Great projects and disasters all start in the same place. And just one step can make the difference between the two results. Get this step right and we’re well on the way to success. Get it wrong and we could be on the way to wasted resources, an ineffectual product and a dissatisfied client. This critical step is to clearly define what the project needs to accomplish. Before starting any work we must learn and understand the goal of the work we’re considering.
This isn’t any secret – it’s something we’ve all learned from hard experience. Starting without clear objectives almost always leads to work that’s not going on the show reel. Think back to your own difficult projects. The chances are good they involved clients who didn’t know what they wanted.
Conversely, we worked with a client who was quite clear about the goal of his business meeting. He was also very transparent that the work had to be different and, that his career might be affected by the outcome. We responded with a complete package including a style guide, invitations, staging, videos, speaker support and room décor right down to unique seating and custom desk blotters. The result was a distinctive, highly successful meeting that was talked about (and emulated) for months. It was successful because every element was aimed at meeting that one, clear objective.

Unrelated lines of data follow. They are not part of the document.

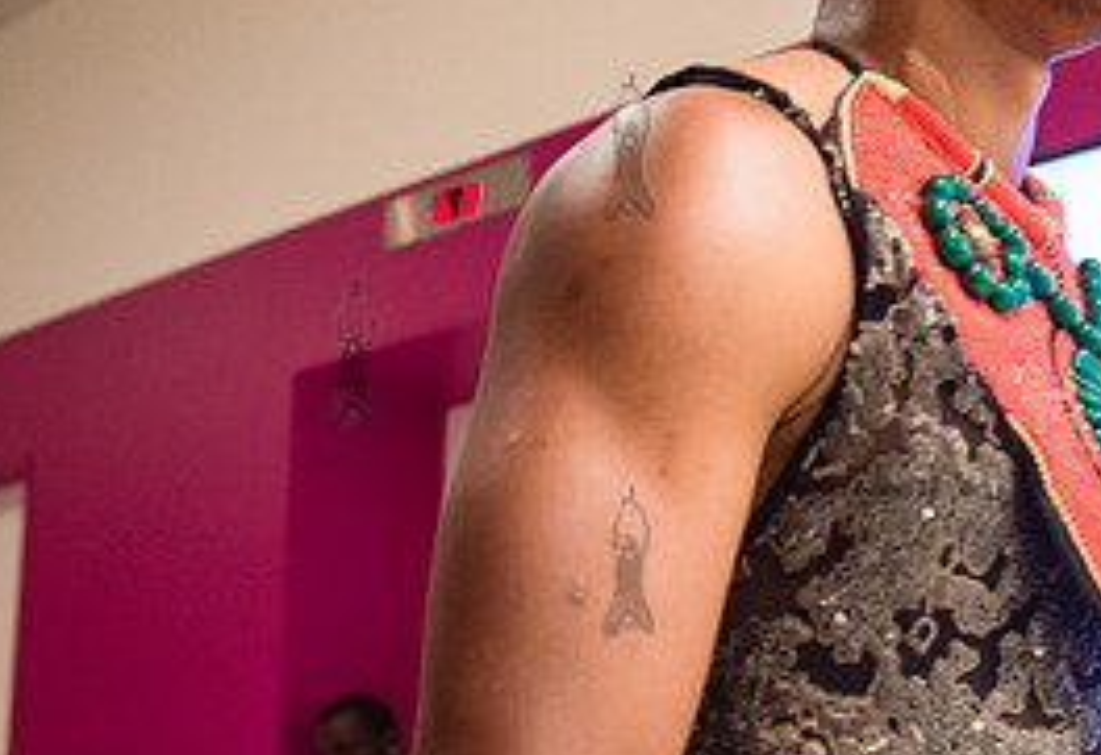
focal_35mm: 62
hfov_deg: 30.9
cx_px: 954
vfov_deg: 22.3
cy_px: 484
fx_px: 1913
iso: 5000
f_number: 2.8
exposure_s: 1/200
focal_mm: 24
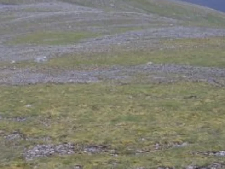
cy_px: 140
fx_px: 670
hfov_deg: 19.0
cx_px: 76
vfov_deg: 14.3
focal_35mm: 103
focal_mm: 5.8
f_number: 2.6
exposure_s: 1/640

Our departments have and will continue to be asked to do more, and typically with fewer resources. We have to make sure that the work we do is as effective as possible. This is particularly true in demonstrating our value as strategic partners. Understanding the goal of the work being considered is a critical step. Defining the goal isn’t always easy and it can be work for the client but, it is imperative. Clear goals fuel the creative brief. They can act as a touchstone against which all creative ideas can be tested. Clear goals are essential when we’re measuring success and, well defined goals can help ensure efficient, economical production that doesn’t waste anything on endless revisions.

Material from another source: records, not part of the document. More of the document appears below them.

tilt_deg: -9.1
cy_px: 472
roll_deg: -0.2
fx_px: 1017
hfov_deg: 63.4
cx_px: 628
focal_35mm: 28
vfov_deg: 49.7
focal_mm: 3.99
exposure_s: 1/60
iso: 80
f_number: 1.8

In defining goals, get the right people involved from the start. Be certain to gather input from anyone who will be approving the final plans. Then ask the clients to define the goals for the project. Ask this question in different ways and then look for nuances, missing information, inconsistencies and any contradictions. Keep asking questions until you are certain that you understand clearly what the project needs to do. In the process you’ll learn what the client wants or thinks is important. Use this to shape how the work will be done.
Starting well is the best way to ensure that a project will end well. Start by taking the time to thoroughly clarify your clients’ objectives.
This article was contributed by Jeff Boarini, CMMA Board of Directors
Kevin Prange said:
Amen. Having a clearly defined goal also makes the work more enjoyable and much better than just trying to get a project done.
Tom Densmore said:
Well said! Often our challenge is to get direct contact with the person who is really driving the project — too often we’re trying to meet the presumed goals of someone in the middle, and we later discover that the real decision maker has different priorities.